Type out the lines below exactly, pictures excluded.

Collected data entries
==*==

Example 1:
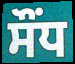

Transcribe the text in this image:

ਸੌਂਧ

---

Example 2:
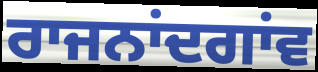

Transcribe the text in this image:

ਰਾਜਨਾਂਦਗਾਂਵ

==*==

* [YOUR SOLUTION]
Example 1:

Transcribe the text in this image:

ਸੌਂਧ

---

Example 2:

Transcribe the text in this image:

ਰਾਜਨਾਂਦਗਾਂਵ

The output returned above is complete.